I have been increasingly surprised over the past year at what I perceive to be the lack of critical thinking in response to new announcements regarding AI model capabilities. I’ve written about many of these issues before, but as AI hype accelerates the problems seem to be getting worse. Here I want to highlight a few points that seem to be neglected in coverage of the growth of AI capabilities.
Advertising is treated as fact
Every new model release by a major tech company represents billions of dollars of expenditure and the potential for billions of dollars of additional investment. Model releases and their associated documentation should therefore be interpreted as advertising designed primarily to attract customers and investors. Their goal is not to provide an objective and thorough analysis of the strengths and weaknesses of each new model. Of course, this does not mean that everything reported is false, but it does mean that such releases should be treated with significant skepticism. It is therefore disappointing to me to see write-ups such as this one by Rob Wiblin, which consists almost entirely of uncritical restatement of claims made by Anthropic, with little to no additional analysis.

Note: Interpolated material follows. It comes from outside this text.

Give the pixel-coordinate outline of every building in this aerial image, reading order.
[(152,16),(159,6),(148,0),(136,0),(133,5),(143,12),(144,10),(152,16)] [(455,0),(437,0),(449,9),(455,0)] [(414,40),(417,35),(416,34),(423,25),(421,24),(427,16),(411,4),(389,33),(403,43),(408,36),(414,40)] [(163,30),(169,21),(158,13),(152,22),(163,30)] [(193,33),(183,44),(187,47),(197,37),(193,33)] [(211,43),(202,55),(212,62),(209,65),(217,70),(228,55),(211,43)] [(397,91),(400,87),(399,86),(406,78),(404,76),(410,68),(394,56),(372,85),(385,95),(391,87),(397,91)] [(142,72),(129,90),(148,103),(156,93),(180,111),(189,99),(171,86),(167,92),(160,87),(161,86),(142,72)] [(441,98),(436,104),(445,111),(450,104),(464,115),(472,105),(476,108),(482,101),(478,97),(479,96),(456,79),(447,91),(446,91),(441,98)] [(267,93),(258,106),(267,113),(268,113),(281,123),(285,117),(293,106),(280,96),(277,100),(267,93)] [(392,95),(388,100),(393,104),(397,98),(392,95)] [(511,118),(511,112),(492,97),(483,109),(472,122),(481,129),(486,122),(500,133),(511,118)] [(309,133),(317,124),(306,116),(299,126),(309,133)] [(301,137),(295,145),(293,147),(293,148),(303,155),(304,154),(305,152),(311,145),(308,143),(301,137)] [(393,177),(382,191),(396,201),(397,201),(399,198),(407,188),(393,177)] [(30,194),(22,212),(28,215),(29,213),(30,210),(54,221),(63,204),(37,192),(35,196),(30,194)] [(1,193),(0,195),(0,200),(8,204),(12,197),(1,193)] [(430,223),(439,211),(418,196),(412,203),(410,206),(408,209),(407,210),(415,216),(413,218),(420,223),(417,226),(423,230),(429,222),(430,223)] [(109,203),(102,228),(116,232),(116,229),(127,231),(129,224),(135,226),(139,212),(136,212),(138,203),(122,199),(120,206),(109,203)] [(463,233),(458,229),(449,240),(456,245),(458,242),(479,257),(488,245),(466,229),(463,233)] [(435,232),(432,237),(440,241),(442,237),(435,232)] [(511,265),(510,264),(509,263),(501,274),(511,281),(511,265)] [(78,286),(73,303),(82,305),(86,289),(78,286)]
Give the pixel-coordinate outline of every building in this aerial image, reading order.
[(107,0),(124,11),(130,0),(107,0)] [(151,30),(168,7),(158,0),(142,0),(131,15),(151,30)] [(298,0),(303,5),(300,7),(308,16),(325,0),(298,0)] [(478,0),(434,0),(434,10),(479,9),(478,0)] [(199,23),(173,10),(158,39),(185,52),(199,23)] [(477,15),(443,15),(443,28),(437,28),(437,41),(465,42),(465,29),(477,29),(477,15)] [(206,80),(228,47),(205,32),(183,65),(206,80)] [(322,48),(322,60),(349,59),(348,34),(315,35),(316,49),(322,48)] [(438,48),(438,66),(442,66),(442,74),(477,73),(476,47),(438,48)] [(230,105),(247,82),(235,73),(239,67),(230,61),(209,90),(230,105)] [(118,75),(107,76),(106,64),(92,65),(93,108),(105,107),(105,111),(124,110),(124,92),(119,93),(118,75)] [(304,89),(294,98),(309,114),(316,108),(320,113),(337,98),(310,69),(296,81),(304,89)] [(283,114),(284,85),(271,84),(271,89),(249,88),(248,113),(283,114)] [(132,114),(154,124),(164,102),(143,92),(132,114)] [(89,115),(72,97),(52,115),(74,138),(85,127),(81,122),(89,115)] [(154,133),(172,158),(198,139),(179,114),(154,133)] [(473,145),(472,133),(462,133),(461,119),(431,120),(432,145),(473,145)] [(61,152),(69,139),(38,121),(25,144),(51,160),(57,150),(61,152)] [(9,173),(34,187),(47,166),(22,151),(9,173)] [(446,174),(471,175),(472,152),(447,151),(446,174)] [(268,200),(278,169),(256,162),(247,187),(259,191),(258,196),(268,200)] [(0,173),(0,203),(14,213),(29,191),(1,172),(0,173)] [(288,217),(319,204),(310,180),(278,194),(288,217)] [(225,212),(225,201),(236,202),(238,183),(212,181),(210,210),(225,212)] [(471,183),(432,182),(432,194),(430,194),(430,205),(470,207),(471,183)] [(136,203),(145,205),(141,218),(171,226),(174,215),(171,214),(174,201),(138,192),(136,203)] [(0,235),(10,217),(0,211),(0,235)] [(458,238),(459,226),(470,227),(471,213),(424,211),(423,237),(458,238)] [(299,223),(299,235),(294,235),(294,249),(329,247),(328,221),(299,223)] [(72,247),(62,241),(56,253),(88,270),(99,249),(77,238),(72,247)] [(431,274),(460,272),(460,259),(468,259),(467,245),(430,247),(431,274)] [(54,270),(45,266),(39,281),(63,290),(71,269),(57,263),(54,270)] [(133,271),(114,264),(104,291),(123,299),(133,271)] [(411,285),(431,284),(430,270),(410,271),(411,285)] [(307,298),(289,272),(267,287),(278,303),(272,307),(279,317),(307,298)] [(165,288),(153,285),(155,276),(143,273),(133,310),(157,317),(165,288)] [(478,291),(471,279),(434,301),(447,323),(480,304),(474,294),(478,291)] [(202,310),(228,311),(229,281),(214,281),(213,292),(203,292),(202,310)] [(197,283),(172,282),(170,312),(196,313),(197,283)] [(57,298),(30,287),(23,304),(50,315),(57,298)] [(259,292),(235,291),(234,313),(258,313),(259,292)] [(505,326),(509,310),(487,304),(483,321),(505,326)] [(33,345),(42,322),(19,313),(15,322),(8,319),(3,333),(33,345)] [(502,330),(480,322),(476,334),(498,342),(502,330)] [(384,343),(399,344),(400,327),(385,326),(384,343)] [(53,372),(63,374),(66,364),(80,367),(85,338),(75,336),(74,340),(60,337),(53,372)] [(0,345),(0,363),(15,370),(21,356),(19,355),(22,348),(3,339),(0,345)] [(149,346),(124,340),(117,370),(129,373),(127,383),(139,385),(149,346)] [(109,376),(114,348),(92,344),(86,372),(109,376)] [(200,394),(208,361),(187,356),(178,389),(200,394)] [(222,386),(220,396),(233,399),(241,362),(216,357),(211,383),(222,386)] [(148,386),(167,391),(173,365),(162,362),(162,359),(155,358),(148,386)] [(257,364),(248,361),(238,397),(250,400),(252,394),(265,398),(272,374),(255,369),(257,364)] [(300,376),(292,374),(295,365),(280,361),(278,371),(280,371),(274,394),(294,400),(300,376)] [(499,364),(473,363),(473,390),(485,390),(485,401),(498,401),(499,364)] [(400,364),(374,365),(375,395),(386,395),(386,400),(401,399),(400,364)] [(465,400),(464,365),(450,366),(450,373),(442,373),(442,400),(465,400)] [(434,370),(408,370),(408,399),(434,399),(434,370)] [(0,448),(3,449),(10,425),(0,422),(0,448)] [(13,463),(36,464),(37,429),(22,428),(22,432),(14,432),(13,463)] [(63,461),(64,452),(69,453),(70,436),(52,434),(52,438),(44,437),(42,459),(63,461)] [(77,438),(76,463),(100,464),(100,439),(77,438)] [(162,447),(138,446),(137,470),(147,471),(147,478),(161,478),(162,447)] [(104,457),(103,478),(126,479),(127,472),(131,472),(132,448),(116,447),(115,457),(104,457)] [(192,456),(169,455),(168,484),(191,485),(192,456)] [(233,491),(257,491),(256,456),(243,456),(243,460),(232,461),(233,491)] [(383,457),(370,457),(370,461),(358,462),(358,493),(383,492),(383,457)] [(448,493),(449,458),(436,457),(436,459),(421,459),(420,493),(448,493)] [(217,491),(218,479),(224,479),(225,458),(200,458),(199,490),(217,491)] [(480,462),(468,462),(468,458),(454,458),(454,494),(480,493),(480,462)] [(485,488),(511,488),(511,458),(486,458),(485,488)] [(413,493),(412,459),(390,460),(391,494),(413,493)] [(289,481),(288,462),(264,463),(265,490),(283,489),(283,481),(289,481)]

For example, in discussing the capabilities of Claude Mythos to identify software vulnerabilities, Wiblin says:
“Anthropic’s previous model Opus 4.6 could only successfully convert a bug it identified in the browser Firefox into an effective way to accomplish something really bad 1% of the time. Mythos could do it 72% of the time.”
This statement is selective and misleading. What Anthropic actually did was provide their models with a testing harness which mimicked Firefox 147 but without critical defence components. They then prompted the models to devise and implement a certain type of exploit. Mythos fully accomplished this 72% of the time, but nearly always did so using two specific bugs that have since been fixed. When Anthropic removed these two bugs, Mythos only fully succeeded 4.4% of the time. (It was unclear to me whether Mythos may have had any knowledge of these bugs in its training data, given they had already been fixed). While I do not doubt that Mythos has improved capabilities relative to previous models, the reporting here unjustifiably hypes the significance of the results without providing any substantive critical analysis. This is further highlighted by the fact that an independent analysis was able to find many of the same vulnerabilities using much smaller open-source models.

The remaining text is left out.